Finding A Percentage In Context
Use consistent units before dividing. If 350 g is compared with 2.5 kg, convert 2.5 kg to 2500 g. Then 350/2500\times100\%=14\%. State whether the question asks for a percentage of the whole, a percentage change, or a percentage difference.
Extended Practice
A. A population falls from 48 000 to 43 200. Find the percentage decrease.
Decrease 4 800, so 4800/48000\times100\%=10\%.
B. After a 20% increase, a salary is 72 000. Find the original salary.
72000\div1.20=60000.
C. A machine depreciates by 18% each year. Its initial value is 250 000. Find its value after 2 years.
250000(0.82)^2=168100.
Examination Guidance
- Identify the original quantity before calculating percentage change.
- For repeated changes, use repeated multipliers rather than adding percentages.
- Keep full calculator precision until the final line.

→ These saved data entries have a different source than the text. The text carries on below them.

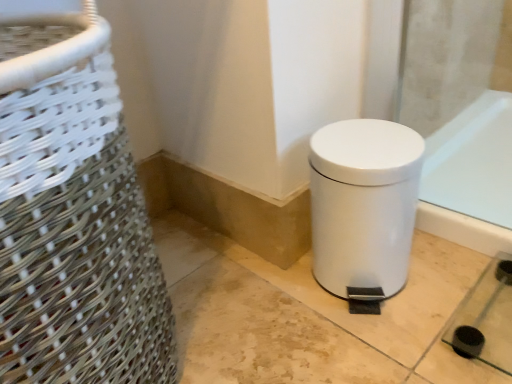
You are a GUI agent. You are given a task and a screenshot of the screen. Output one action in this format:
    pyautogui.click(x=<x>, y=<y>)
    Task: Click on the vacant area that is in front of white matte waste container at lower right
    The image size is (512, 384).
    Given the screenshot: What is the action you would take?
    pyautogui.click(x=377, y=346)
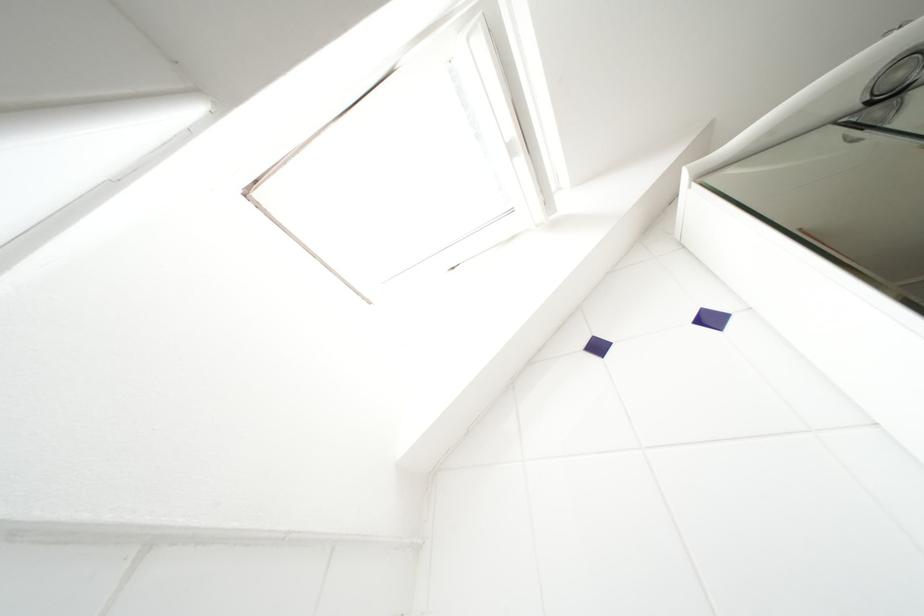
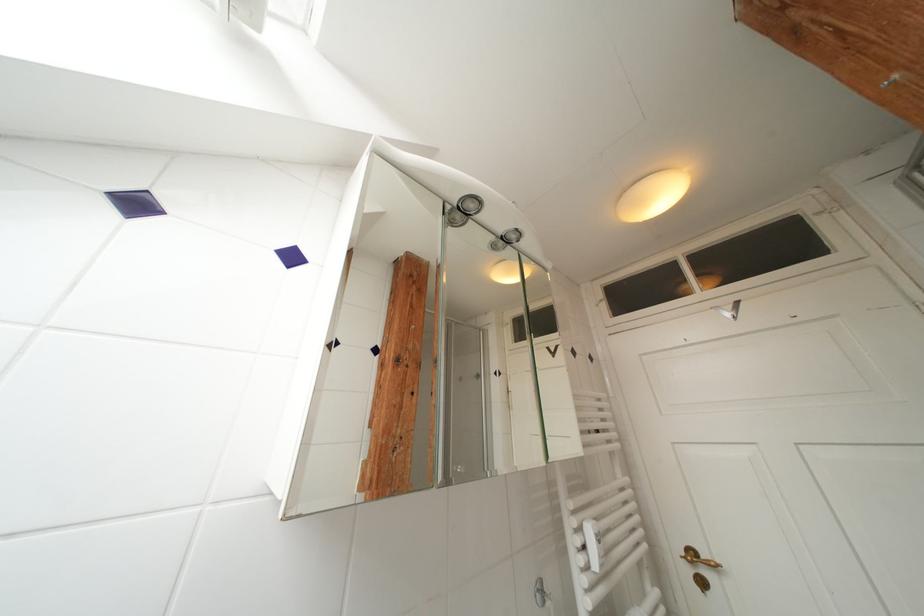
Question: The first image is from the beginning of the video and the second image is from the end. How did the camera likely rotate when shooting the video?

Choices:
 (A) Left
 (B) Right
 (C) Up
 (D) Down

Answer: (B)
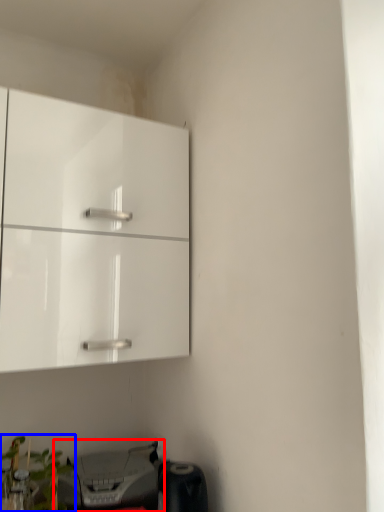
Question: Which object appears farthest to the camera in this image, printer (highlighted by a red box) or plant (highlighted by a blue box)?

Choices:
 (A) printer
 (B) plant

Answer: (A)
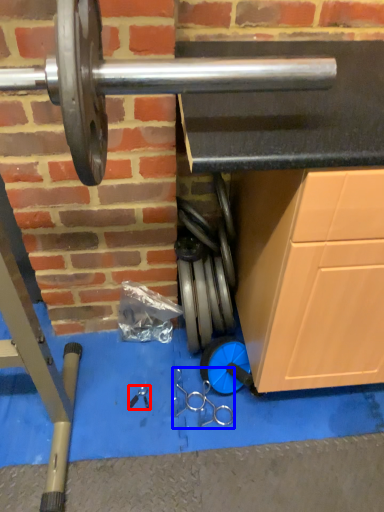
Question: Which object is closer to the camera taking this photo, tool (highlighted by a red box) or tool (highlighted by a blue box)?

Choices:
 (A) tool
 (B) tool

Answer: (B)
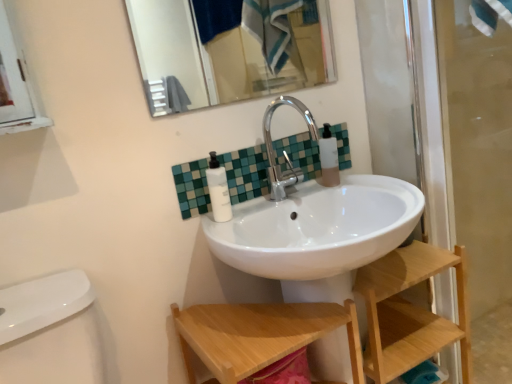
Describe the element at coordinates (218, 190) in the screenshot. The height and width of the screenshot is (384, 512). I see `white matte pump bottle at center, positioned as the 2th toiletry in right-to-left order` at that location.

Describe the element at coordinates (329, 158) in the screenshot. This screenshot has height=384, width=512. I see `translucent plastic bottle at upper right, which is counted as the 1th toiletry, starting from the back` at that location.

At what (x,y) coordinates should I click in order to perform the action: click on green mosaic tile at center. Please return your answer as a coordinate pair (x, y). Image resolution: width=512 pixels, height=384 pixels. Looking at the image, I should click on (246, 173).

Are transparent glass screen door at right and wooden shelf at lower right located far from each other?

No, there isn't a large distance between transparent glass screen door at right and wooden shelf at lower right.

From a real-world perspective, which is physically below, transparent glass screen door at right or wooden shelf at lower right?

wooden shelf at lower right, from a real-world perspective.

Does transparent glass screen door at right have a lesser width compared to wooden shelf at lower right?

Yes, transparent glass screen door at right is thinner than wooden shelf at lower right.

From the image's perspective, which one is positioned higher, transparent glass screen door at right or wooden shelf at lower right?

transparent glass screen door at right, from the image's perspective.

Considering the positions of objects translucent plastic bottle at upper right, placed as the first toiletry when sorted from right to left, and green mosaic tile at center in the image provided, who is behind, translucent plastic bottle at upper right, placed as the first toiletry when sorted from right to left, or green mosaic tile at center?

translucent plastic bottle at upper right, placed as the first toiletry when sorted from right to left, is behind.

You are a GUI agent. You are given a task and a screenshot of the screen. Output one action in this format:
    pyautogui.click(x=<x>, y=<y>)
    Task: Click on the tile in front of the translucent plastic bottle at upper right, the second toiletry when ordered from front to back
    
    Given the screenshot: What is the action you would take?
    pyautogui.click(x=246, y=173)

Which is in front, point (325, 142) or point (301, 156)?

The point (325, 142) is in front.

Is wooden step stool at lower center not close to translucent plastic bottle at upper right, placed as the first toiletry when sorted from right to left?

No, wooden step stool at lower center is not far away from translucent plastic bottle at upper right, placed as the first toiletry when sorted from right to left.

Considering the relative sizes of wooden step stool at lower center and translucent plastic bottle at upper right, the second toiletry when ordered from front to back, in the image provided, is wooden step stool at lower center bigger than translucent plastic bottle at upper right, the second toiletry when ordered from front to back,?

Indeed, wooden step stool at lower center has a larger size compared to translucent plastic bottle at upper right, the second toiletry when ordered from front to back.

Is wooden step stool at lower center not inside translucent plastic bottle at upper right, placed as the first toiletry when sorted from right to left?

Yes, wooden step stool at lower center is located beyond the bounds of translucent plastic bottle at upper right, placed as the first toiletry when sorted from right to left.

Could you tell me if wooden step stool at lower center is facing translucent plastic bottle at upper right, the second toiletry when ordered from front to back?

No, wooden step stool at lower center does not turn towards translucent plastic bottle at upper right, the second toiletry when ordered from front to back.

Is the surface of wooden shelf at lower right in direct contact with metallic silver mirror at upper center?

No, wooden shelf at lower right is not with metallic silver mirror at upper center.

Can you confirm if wooden shelf at lower right is wider than metallic silver mirror at upper center?

Yes.

Is metallic silver mirror at upper center surrounded by wooden shelf at lower right?

No, metallic silver mirror at upper center is located outside of wooden shelf at lower right.

In the image, is wooden shelf at lower right positioned in front of or behind metallic silver mirror at upper center?

Visually, wooden shelf at lower right is located in front of metallic silver mirror at upper center.

From a real-world perspective, is green mosaic tile at center over white matte pump bottle at center, which ranks as the first toiletry in left-to-right order?

No, from a real-world perspective, green mosaic tile at center is not above white matte pump bottle at center, which ranks as the first toiletry in left-to-right order.

How different are the orientations of green mosaic tile at center and white matte pump bottle at center, positioned as the 2th toiletry in right-to-left order, in degrees?

The angle between the facing direction of green mosaic tile at center and the facing direction of white matte pump bottle at center, positioned as the 2th toiletry in right-to-left order, is 0.000788 degrees.

Measure the distance from green mosaic tile at center to white matte pump bottle at center, positioned as the 2th toiletry in right-to-left order.

green mosaic tile at center and white matte pump bottle at center, positioned as the 2th toiletry in right-to-left order, are 5.37 inches apart.

Would you say green mosaic tile at center contains white matte pump bottle at center, positioned as the 2th toiletry in right-to-left order?

No.

Who is smaller, wooden step stool at lower center or white matte pump bottle at center, which appears as the 1th toiletry when viewed from the front?

Smaller between the two is white matte pump bottle at center, which appears as the 1th toiletry when viewed from the front.

Can you confirm if wooden step stool at lower center is thinner than white matte pump bottle at center, which appears as the 1th toiletry when viewed from the front?

Incorrect, the width of wooden step stool at lower center is not less than that of white matte pump bottle at center, which appears as the 1th toiletry when viewed from the front.

Where is `step stool below the white matte pump bottle at center, which ranks as the first toiletry in left-to-right order (from a real-world perspective)`? Image resolution: width=512 pixels, height=384 pixels. step stool below the white matte pump bottle at center, which ranks as the first toiletry in left-to-right order (from a real-world perspective) is located at coordinates (259, 335).

Between wooden step stool at lower center and white matte pump bottle at center, which appears as the 1th toiletry when viewed from the front, which one is positioned in front?

wooden step stool at lower center is closer to the camera.

Could you tell me if green mosaic tile at center is facing wooden step stool at lower center?

No, green mosaic tile at center is not aimed at wooden step stool at lower center.

From the image's perspective, is green mosaic tile at center under wooden step stool at lower center?

Incorrect, from the image's perspective, green mosaic tile at center is higher than wooden step stool at lower center.

Which of these two, green mosaic tile at center or wooden step stool at lower center, stands taller?

With more height is wooden step stool at lower center.

Considering the sizes of green mosaic tile at center and wooden step stool at lower center in the image, is green mosaic tile at center wider or thinner than wooden step stool at lower center?

In the image, green mosaic tile at center appears to be more narrow than wooden step stool at lower center.

In the image, there is a transparent glass screen door at right. Find the location of `shelf below it (from the image's perspective)`. shelf below it (from the image's perspective) is located at coordinates (410, 311).

You are a GUI agent. You are given a task and a screenshot of the screen. Output one action in this format:
    pyautogui.click(x=<x>, y=<y>)
    Task: Click on the toiletry on the right side of green mosaic tile at center
    This screenshot has height=384, width=512.
    Given the screenshot: What is the action you would take?
    pyautogui.click(x=329, y=158)

Which object lies further to the anchor point wooden step stool at lower center, wooden shelf at lower right or green mosaic tile at center?

green mosaic tile at center.

Considering their positions, is white matte pump bottle at center, positioned as the 2th toiletry in right-to-left order, positioned further to metallic silver mirror at upper center than wooden shelf at lower right?

white matte pump bottle at center, positioned as the 2th toiletry in right-to-left order, is further to metallic silver mirror at upper center.

From the image, which object appears to be farther from transparent glass screen door at right, translucent plastic bottle at upper right, which is counted as the 2th toiletry, starting from the left, or white matte pump bottle at center, which ranks as the first toiletry in left-to-right order?

The object further to transparent glass screen door at right is white matte pump bottle at center, which ranks as the first toiletry in left-to-right order.

From the image, which object appears to be farther from transparent glass screen door at right, green mosaic tile at center or wooden step stool at lower center?

wooden step stool at lower center.

Based on their spatial positions, is translucent plastic bottle at upper right, which is counted as the 1th toiletry, starting from the back, or transparent glass screen door at right closer to metallic silver mirror at upper center?

transparent glass screen door at right lies closer to metallic silver mirror at upper center than the other object.

Considering their positions, is transparent glass screen door at right positioned closer to wooden shelf at lower right than translucent plastic bottle at upper right, placed as the first toiletry when sorted from right to left?

translucent plastic bottle at upper right, placed as the first toiletry when sorted from right to left, is closer to wooden shelf at lower right.

From the image, which object appears to be farther from silver metallic faucet at center, wooden shelf at lower right or wooden step stool at lower center?

wooden shelf at lower right is positioned further to the anchor silver metallic faucet at center.

In the scene shown: Looking at the image, which one is located further to transparent glass screen door at right, wooden step stool at lower center or metallic silver mirror at upper center?

metallic silver mirror at upper center is further to transparent glass screen door at right.

Find the location of a particular element. The height and width of the screenshot is (384, 512). tap between metallic silver mirror at upper center and transparent glass screen door at right is located at coordinates (273, 149).

At what (x,y) coordinates should I click in order to perform the action: click on screen door between metallic silver mirror at upper center and wooden step stool at lower center in the vertical direction. Please return your answer as a coordinate pair (x, y). Image resolution: width=512 pixels, height=384 pixels. Looking at the image, I should click on (478, 146).

Identify the location of shelf between white matte pump bottle at center, which appears as the 1th toiletry when viewed from the front, and transparent glass screen door at right from left to right. (410, 311).

Locate an element on the screen. This screenshot has height=384, width=512. tap between translucent plastic bottle at upper right, which is counted as the 1th toiletry, starting from the back, and wooden shelf at lower right, in the vertical direction is located at coordinates (273, 149).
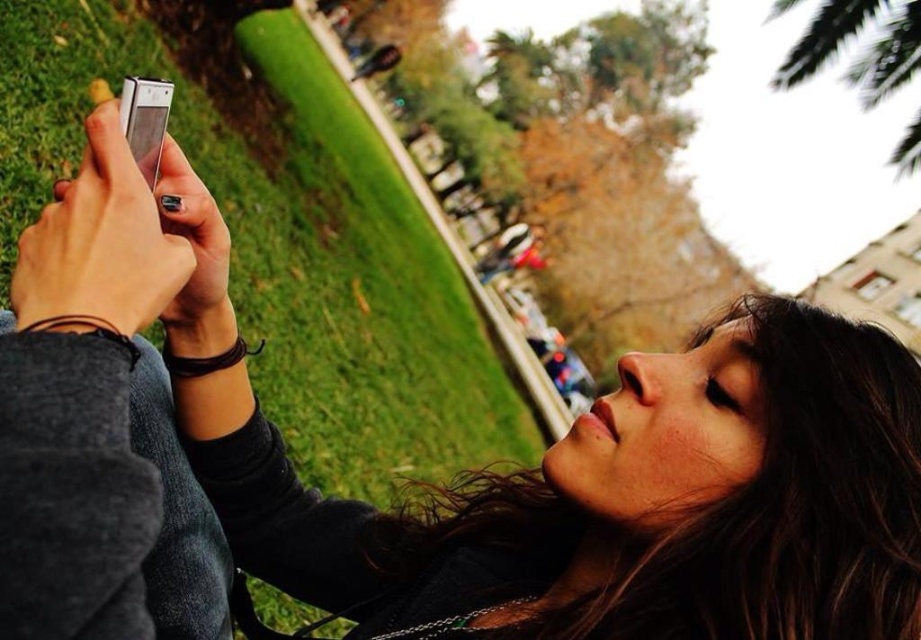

- Reverse percentage questions require division by the multiplier.
Common Mistakes
- Dividing percentage change by the final value instead of the original value.
- Adding repeated percentage changes, e.g. saying two 10% increases equal exactly 20%.
- Using 0.15 as the multiplier for a 15% increase; the multiplier is 1.15.
- Subtracting 20% of the selling price to recover a cost price after a 20% markup.
Knowledge Check
1. Find 12% of 850.
Answer
102.
2. Express 42 as a percentage of 56.
Answer
75%.
3. A value falls from 320 to 272. Find the percentage decrease.
Answer
15%.
4. Find the amount after $6000 is invested for 4 years at 5% compound interest.
Answer
6000(1.05)^4=7293.04 dollars.
5. A jacket costs $68 after a 15% discount. Find its original price.
Answer
$80.
Mixed Review With Full Solutions
1. Express 84 as a percentage of 240.
84/240\times100\%=35\%.
2. A value increases by 25% and then decreases by 20%. Show that it returns to its original value.
The combined multiplier is 1.25\times0.80=1, so the final value equals the original.
3. A savings account grows to 132 651 after 3 years at 5% compound interest. Find the initial deposit.
P=132651/(1.05)^3=114600.
4. A school’s pass rate rises from 72% to 81%. State the rise in percentage points and the percentage increase.
Rise is 9 percentage points. Relative increase =9/72\times100\%=12.5\%.